• [EXERCISE BRIEF] Work through the listing below and give again exactly the lines from the one with "text_box [0, 583, 380, 639]" to the one with "Page size: 1500x1125.", both ends included. All other lines and all pictures stay out.

• [TASK DATA]

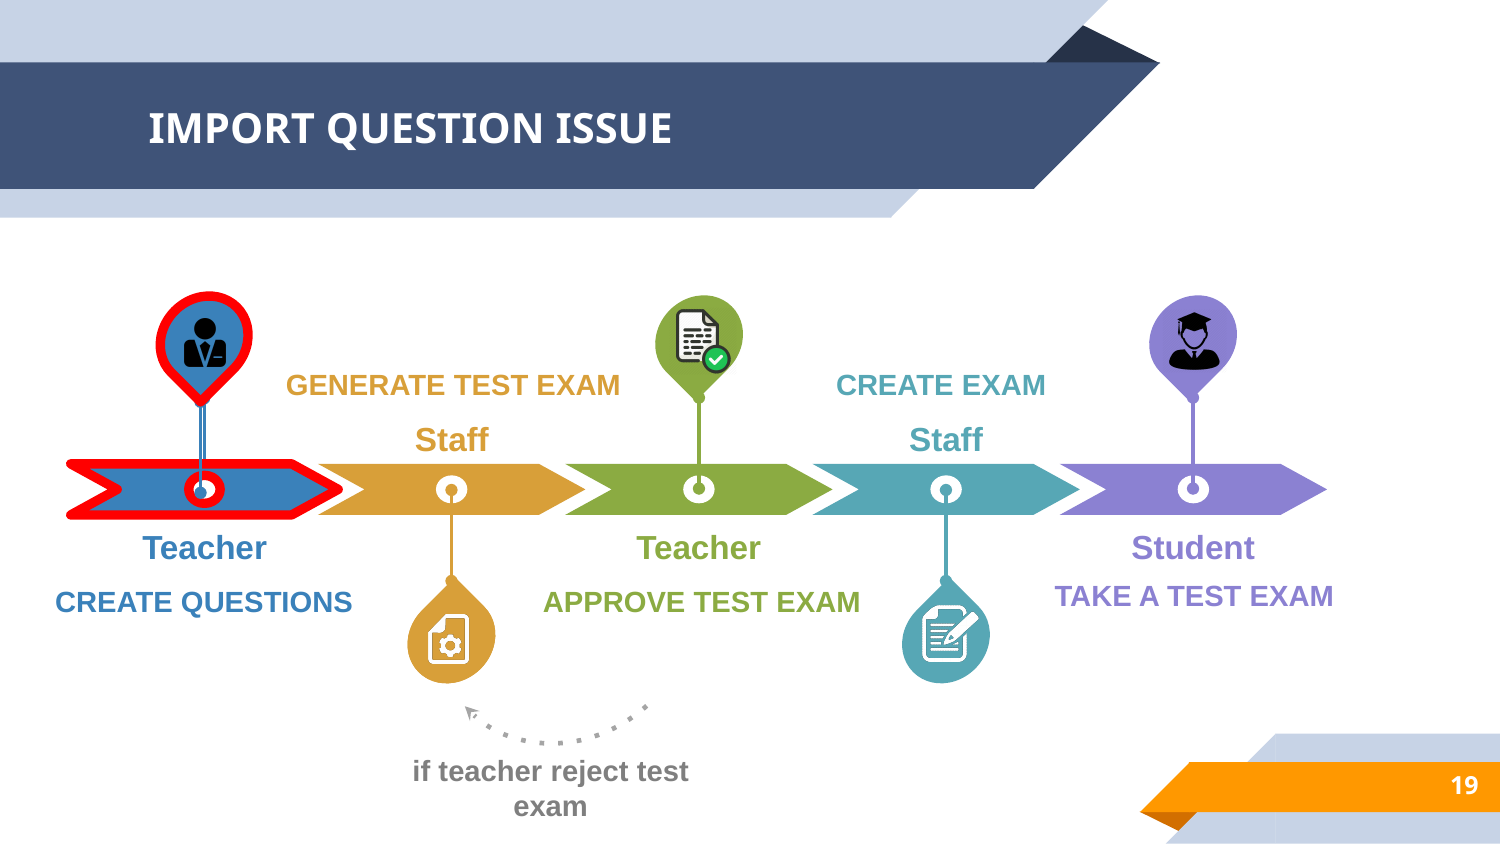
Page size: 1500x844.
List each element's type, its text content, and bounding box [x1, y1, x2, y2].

picture [183, 318, 226, 368]
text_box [138, 281, 270, 399]
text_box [812, 463, 1058, 516]
text_box Staff [401, 418, 503, 462]
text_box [223, 352, 684, 410]
text_box Student [1108, 524, 1278, 571]
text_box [1059, 463, 1328, 516]
text_box [465, 667, 647, 744]
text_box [519, 583, 876, 659]
text_box Teacher [118, 525, 292, 571]
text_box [385, 580, 518, 699]
text_box if teacher reject test exam [389, 752, 712, 844]
picture [918, 601, 983, 666]
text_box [1127, 280, 1259, 398]
picture [1162, 309, 1227, 374]
picture [669, 307, 737, 375]
picture [423, 614, 474, 665]
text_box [70, 463, 316, 516]
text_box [317, 463, 563, 516]
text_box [1079, 583, 1313, 639]
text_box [880, 580, 1012, 699]
text_box Teacher [612, 524, 786, 571]
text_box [0, 583, 380, 639]
text_box Staff [895, 417, 997, 462]
text_box TAKE A TEST EXAM [1051, 576, 1338, 613]
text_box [564, 463, 811, 516]
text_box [633, 280, 765, 398]
slide_number ‹#› [1249, 760, 1494, 813]
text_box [796, 321, 1086, 409]
title IMPORT QUESTION ISSUE [133, 64, 997, 190]
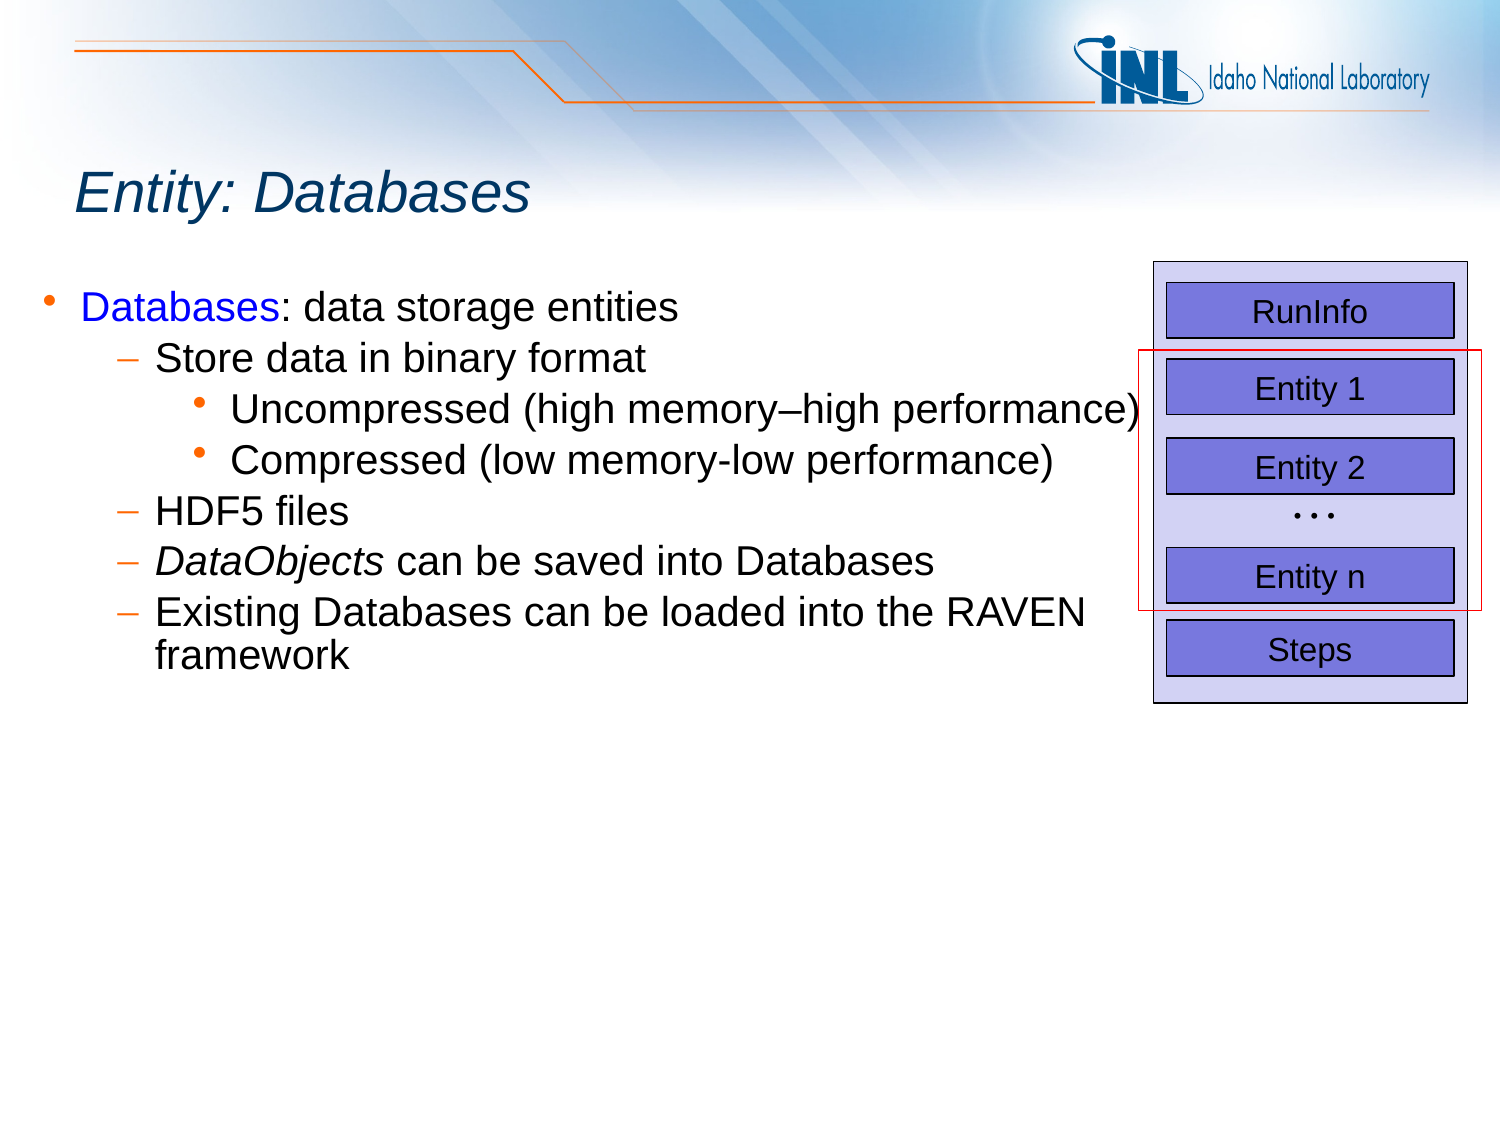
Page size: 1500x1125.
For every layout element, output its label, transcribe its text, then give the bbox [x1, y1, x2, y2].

text_box [1154, 611, 1468, 703]
picture [0, 0, 1500, 1125]
text_box RunInfo [1166, 282, 1454, 339]
text_box Steps [1166, 620, 1454, 676]
title Entity: Databases [74, 164, 1426, 227]
text_box Databases: data storage entities Store data in binary format Uncompressed (high memory–high performance) Compressed (low memory-low performance) HDF5 files DataObjects can be saved into Databases Existing Databases can be loaded into the RAVEN framework [42, 221, 1154, 703]
text_box [1154, 261, 1468, 350]
text_box [1154, 350, 1482, 611]
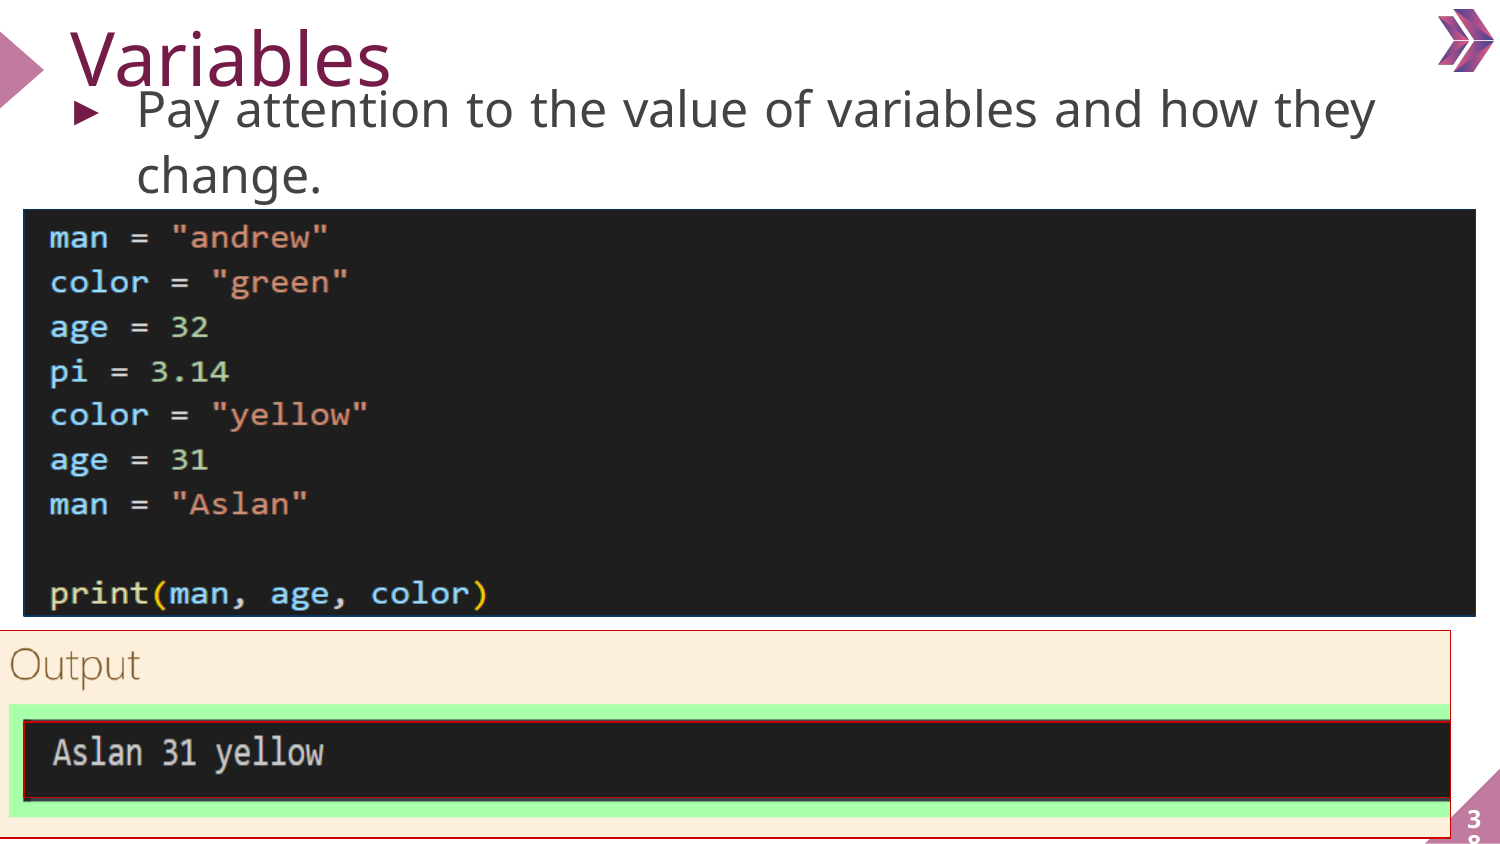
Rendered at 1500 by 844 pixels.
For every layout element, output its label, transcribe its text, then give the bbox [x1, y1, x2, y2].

text_box Pay attention to the value of variables and how they change. [46, 56, 1393, 207]
picture [24, 209, 1476, 616]
slide_number ‹#› [1467, 804, 1494, 838]
picture [1438, 9, 1494, 72]
text_box Variables [70, 28, 1405, 132]
picture [0, 630, 1451, 838]
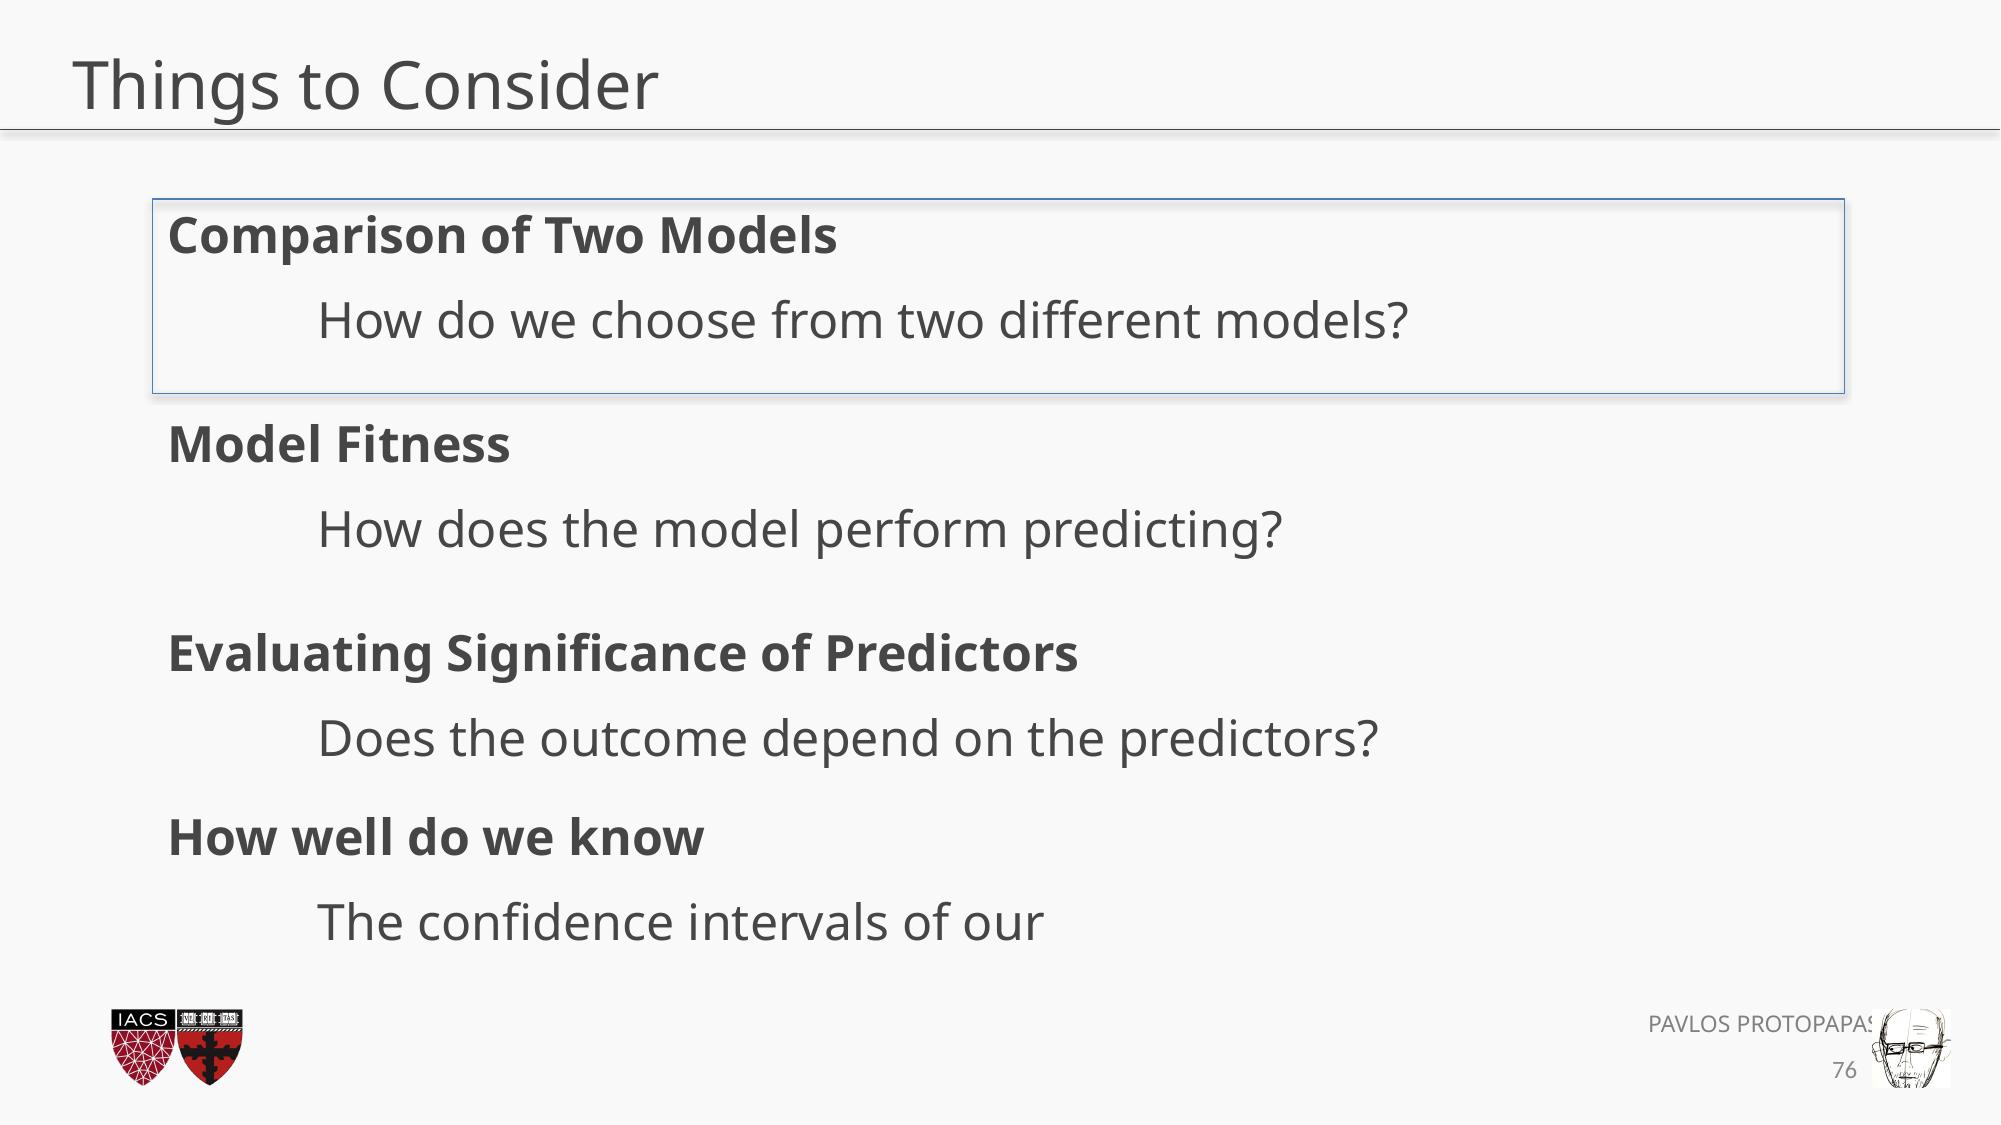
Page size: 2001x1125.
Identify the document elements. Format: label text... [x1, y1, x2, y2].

• [ANSWER TO THIS TASK]
text_box [0, 583, 380, 639]
text_box Staff [895, 417, 997, 462]
text_box TAKE A TEST EXAM [1051, 576, 1338, 613]
text_box [564, 463, 811, 516]
text_box [633, 280, 765, 398]
slide_number ‹#› [1249, 760, 1494, 813]
text_box [796, 321, 1086, 409]
title IMPORT QUESTION ISSUE [133, 64, 997, 190]
Page size: 1500x1125.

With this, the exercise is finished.